Copy out the rows below with every "Identify the document elements" swapped for "Locate the document elements", keeping everything else the same.

Element position data:
— Begin —

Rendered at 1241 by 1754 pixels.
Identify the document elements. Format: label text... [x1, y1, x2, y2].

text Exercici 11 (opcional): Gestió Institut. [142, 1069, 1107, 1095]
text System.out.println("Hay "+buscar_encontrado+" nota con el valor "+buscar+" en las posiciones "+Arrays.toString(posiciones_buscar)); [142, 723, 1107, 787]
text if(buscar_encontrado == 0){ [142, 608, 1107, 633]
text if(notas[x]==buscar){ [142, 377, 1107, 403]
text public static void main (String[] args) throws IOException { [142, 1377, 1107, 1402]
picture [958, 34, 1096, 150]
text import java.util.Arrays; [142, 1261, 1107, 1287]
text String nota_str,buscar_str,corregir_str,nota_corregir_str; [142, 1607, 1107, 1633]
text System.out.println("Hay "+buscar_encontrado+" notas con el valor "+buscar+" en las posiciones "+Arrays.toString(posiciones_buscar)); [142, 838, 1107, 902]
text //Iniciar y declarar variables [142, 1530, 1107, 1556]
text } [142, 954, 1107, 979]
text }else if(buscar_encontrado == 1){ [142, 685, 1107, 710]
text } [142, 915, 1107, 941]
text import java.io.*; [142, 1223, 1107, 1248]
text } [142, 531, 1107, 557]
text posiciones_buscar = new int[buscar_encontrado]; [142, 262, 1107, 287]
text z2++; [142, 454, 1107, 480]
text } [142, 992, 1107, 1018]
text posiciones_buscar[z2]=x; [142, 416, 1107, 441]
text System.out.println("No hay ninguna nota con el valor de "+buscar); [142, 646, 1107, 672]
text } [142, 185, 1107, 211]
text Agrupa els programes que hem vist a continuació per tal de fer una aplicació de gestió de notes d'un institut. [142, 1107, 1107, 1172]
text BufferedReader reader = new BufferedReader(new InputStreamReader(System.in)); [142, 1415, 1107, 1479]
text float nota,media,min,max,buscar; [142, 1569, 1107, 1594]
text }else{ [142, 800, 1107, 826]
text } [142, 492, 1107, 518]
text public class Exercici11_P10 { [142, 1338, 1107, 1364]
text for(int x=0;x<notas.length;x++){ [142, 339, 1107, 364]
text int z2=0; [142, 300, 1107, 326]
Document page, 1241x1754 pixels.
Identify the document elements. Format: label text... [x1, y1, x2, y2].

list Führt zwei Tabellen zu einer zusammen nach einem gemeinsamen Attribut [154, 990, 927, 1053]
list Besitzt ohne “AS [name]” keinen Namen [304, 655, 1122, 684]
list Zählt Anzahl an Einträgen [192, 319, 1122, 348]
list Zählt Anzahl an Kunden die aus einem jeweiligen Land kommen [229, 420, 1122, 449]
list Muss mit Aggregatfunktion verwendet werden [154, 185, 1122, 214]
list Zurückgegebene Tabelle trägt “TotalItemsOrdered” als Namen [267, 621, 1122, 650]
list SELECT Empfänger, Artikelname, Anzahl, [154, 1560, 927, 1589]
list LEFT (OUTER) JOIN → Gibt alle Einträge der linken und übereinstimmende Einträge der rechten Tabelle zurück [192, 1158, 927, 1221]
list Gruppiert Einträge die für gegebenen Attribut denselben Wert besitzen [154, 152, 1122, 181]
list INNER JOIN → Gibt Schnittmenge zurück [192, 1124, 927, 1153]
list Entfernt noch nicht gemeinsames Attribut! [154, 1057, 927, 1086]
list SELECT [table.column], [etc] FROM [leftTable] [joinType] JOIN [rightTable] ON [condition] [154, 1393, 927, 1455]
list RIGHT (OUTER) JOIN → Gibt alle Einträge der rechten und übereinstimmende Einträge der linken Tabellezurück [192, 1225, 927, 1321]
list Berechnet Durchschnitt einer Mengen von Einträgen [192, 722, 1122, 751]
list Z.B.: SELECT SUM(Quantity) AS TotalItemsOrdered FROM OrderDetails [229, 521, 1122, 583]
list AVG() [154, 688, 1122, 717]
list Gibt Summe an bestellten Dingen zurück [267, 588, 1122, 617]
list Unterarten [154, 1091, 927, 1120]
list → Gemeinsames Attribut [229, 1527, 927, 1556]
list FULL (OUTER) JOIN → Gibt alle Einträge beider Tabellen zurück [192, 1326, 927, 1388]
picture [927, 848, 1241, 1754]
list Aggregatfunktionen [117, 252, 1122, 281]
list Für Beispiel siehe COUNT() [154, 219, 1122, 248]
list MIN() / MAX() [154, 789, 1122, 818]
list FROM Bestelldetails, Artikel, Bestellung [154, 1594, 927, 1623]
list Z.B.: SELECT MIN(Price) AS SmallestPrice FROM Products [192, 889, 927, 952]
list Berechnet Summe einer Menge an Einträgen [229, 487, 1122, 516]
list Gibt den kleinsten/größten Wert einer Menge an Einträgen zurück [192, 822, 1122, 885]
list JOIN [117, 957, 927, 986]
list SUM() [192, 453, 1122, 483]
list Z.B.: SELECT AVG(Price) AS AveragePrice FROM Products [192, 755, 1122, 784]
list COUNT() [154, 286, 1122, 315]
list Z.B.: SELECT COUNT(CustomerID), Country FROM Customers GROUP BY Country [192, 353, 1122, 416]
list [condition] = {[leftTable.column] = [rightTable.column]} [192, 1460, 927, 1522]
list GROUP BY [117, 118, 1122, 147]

— End —

**Full response:**
Rendered at 1241 by 1754 pixels.
Locate the document elements. Format: label text... [x1, y1, x2, y2].

text Exercici 11 (opcional): Gestió Institut. [142, 1069, 1107, 1095]
text System.out.println("Hay "+buscar_encontrado+" nota con el valor "+buscar+" en las posiciones "+Arrays.toString(posiciones_buscar)); [142, 723, 1107, 787]
text if(buscar_encontrado == 0){ [142, 608, 1107, 633]
text if(notas[x]==buscar){ [142, 377, 1107, 403]
text public static void main (String[] args) throws IOException { [142, 1377, 1107, 1402]
picture [958, 34, 1096, 150]
text import java.util.Arrays; [142, 1261, 1107, 1287]
text String nota_str,buscar_str,corregir_str,nota_corregir_str; [142, 1607, 1107, 1633]
text System.out.println("Hay "+buscar_encontrado+" notas con el valor "+buscar+" en las posiciones "+Arrays.toString(posiciones_buscar)); [142, 838, 1107, 902]
text //Iniciar y declarar variables [142, 1530, 1107, 1556]
text } [142, 954, 1107, 979]
text }else if(buscar_encontrado == 1){ [142, 685, 1107, 710]
text } [142, 915, 1107, 941]
text import java.io.*; [142, 1223, 1107, 1248]
text } [142, 531, 1107, 557]
text posiciones_buscar = new int[buscar_encontrado]; [142, 262, 1107, 287]
text z2++; [142, 454, 1107, 480]
text } [142, 992, 1107, 1018]
text posiciones_buscar[z2]=x; [142, 416, 1107, 441]
text System.out.println("No hay ninguna nota con el valor de "+buscar); [142, 646, 1107, 672]
text } [142, 185, 1107, 211]
text Agrupa els programes que hem vist a continuació per tal de fer una aplicació de gestió de notes d'un institut. [142, 1107, 1107, 1172]
text BufferedReader reader = new BufferedReader(new InputStreamReader(System.in)); [142, 1415, 1107, 1479]
text float nota,media,min,max,buscar; [142, 1569, 1107, 1594]
text }else{ [142, 800, 1107, 826]
text } [142, 492, 1107, 518]
text public class Exercici11_P10 { [142, 1338, 1107, 1364]
text for(int x=0;x<notas.length;x++){ [142, 339, 1107, 364]
text int z2=0; [142, 300, 1107, 326]
Document page, 1241x1754 pixels.
Locate the document elements. Format: label text... [x1, y1, x2, y2].

list Führt zwei Tabellen zu einer zusammen nach einem gemeinsamen Attribut [154, 990, 927, 1053]
list Besitzt ohne “AS [name]” keinen Namen [304, 655, 1122, 684]
list Zählt Anzahl an Einträgen [192, 319, 1122, 348]
list Zählt Anzahl an Kunden die aus einem jeweiligen Land kommen [229, 420, 1122, 449]
list Muss mit Aggregatfunktion verwendet werden [154, 185, 1122, 214]
list Zurückgegebene Tabelle trägt “TotalItemsOrdered” als Namen [267, 621, 1122, 650]
list SELECT Empfänger, Artikelname, Anzahl, [154, 1560, 927, 1589]
list LEFT (OUTER) JOIN → Gibt alle Einträge der linken und übereinstimmende Einträge der rechten Tabelle zurück [192, 1158, 927, 1221]
list Gruppiert Einträge die für gegebenen Attribut denselben Wert besitzen [154, 152, 1122, 181]
list INNER JOIN → Gibt Schnittmenge zurück [192, 1124, 927, 1153]
list Entfernt noch nicht gemeinsames Attribut! [154, 1057, 927, 1086]
list SELECT [table.column], [etc] FROM [leftTable] [joinType] JOIN [rightTable] ON [condition] [154, 1393, 927, 1455]
list RIGHT (OUTER) JOIN → Gibt alle Einträge der rechten und übereinstimmende Einträge der linken Tabellezurück [192, 1225, 927, 1321]
list Berechnet Durchschnitt einer Mengen von Einträgen [192, 722, 1122, 751]
list Z.B.: SELECT SUM(Quantity) AS TotalItemsOrdered FROM OrderDetails [229, 521, 1122, 583]
list AVG() [154, 688, 1122, 717]
list Gibt Summe an bestellten Dingen zurück [267, 588, 1122, 617]
list Unterarten [154, 1091, 927, 1120]
list → Gemeinsames Attribut [229, 1527, 927, 1556]
list FULL (OUTER) JOIN → Gibt alle Einträge beider Tabellen zurück [192, 1326, 927, 1388]
picture [927, 848, 1241, 1754]
list Aggregatfunktionen [117, 252, 1122, 281]
list Für Beispiel siehe COUNT() [154, 219, 1122, 248]
list MIN() / MAX() [154, 789, 1122, 818]
list FROM Bestelldetails, Artikel, Bestellung [154, 1594, 927, 1623]
list Z.B.: SELECT MIN(Price) AS SmallestPrice FROM Products [192, 889, 927, 952]
list Berechnet Summe einer Menge an Einträgen [229, 487, 1122, 516]
list Gibt den kleinsten/größten Wert einer Menge an Einträgen zurück [192, 822, 1122, 885]
list JOIN [117, 957, 927, 986]
list SUM() [192, 453, 1122, 483]
list Z.B.: SELECT AVG(Price) AS AveragePrice FROM Products [192, 755, 1122, 784]
list COUNT() [154, 286, 1122, 315]
list Z.B.: SELECT COUNT(CustomerID), Country FROM Customers GROUP BY Country [192, 353, 1122, 416]
list [condition] = {[leftTable.column] = [rightTable.column]} [192, 1460, 927, 1522]
list GROUP BY [117, 118, 1122, 147]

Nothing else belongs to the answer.